Tout à coup Raskolnikoff crut s’apercevoir qu’il détestait Sonia. Surpris, effrayé même d’une découverte si étrange, il releva soudain la tête et considéra attentivement la jeune fille. La haine disparut aussitôt de son cœur. Ce n’était pas cela. Il s’était trompé sur la nature du sentiment qu’il éprouvait[1].

De cette mésinterprétation du sentiment par l’individu qui l’éprouve, nous trouverions quelques exemples également dans Marivaux ou dans Racine.

Parfois, l’un de ces sentiments s’épuise par son exagération même ; il semble que l’expression de ce sentiment en décontenance celui qui l’exprime. Il n’y a pas encore là dualité de sentiments ; mais voici qui est plus particulier. Écoutons Versiloff, le père de l’Adolescent :

Si encore j’étais une nullité et si je souffrais de cela… Mais non ; je sais que je suis infiniment fort. Et en quoi réside ma force ? demanderas-tu, — précisément en une extraordinaire adaptation à tous et à tout, faculté que les Russes intelligents de ma génération possèdent à un haut degré. Rien ne me supprime ; rien ne me diminue ; rien ne m’étonne.

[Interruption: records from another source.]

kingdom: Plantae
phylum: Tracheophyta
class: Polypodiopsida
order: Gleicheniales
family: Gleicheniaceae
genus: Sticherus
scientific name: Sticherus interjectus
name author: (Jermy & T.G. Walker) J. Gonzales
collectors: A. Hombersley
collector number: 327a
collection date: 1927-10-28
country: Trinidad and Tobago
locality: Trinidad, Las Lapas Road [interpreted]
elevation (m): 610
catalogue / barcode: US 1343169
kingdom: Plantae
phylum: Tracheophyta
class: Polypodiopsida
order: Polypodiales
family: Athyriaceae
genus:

J’ai la vitalité opiniâtre du chien de garde ; j’abrite en moi, avec une parfaite aisance, en même temps deux sentiments contraires, et cela sans le chercher, naturellement[2].

  1. Crime et châtiment, II, p. 152.
  2. L’Adolescent, p. 232. (Mais la citation que voici, je la fais d’après la traduction allemande, plus complète. (V. également Appendice § I.)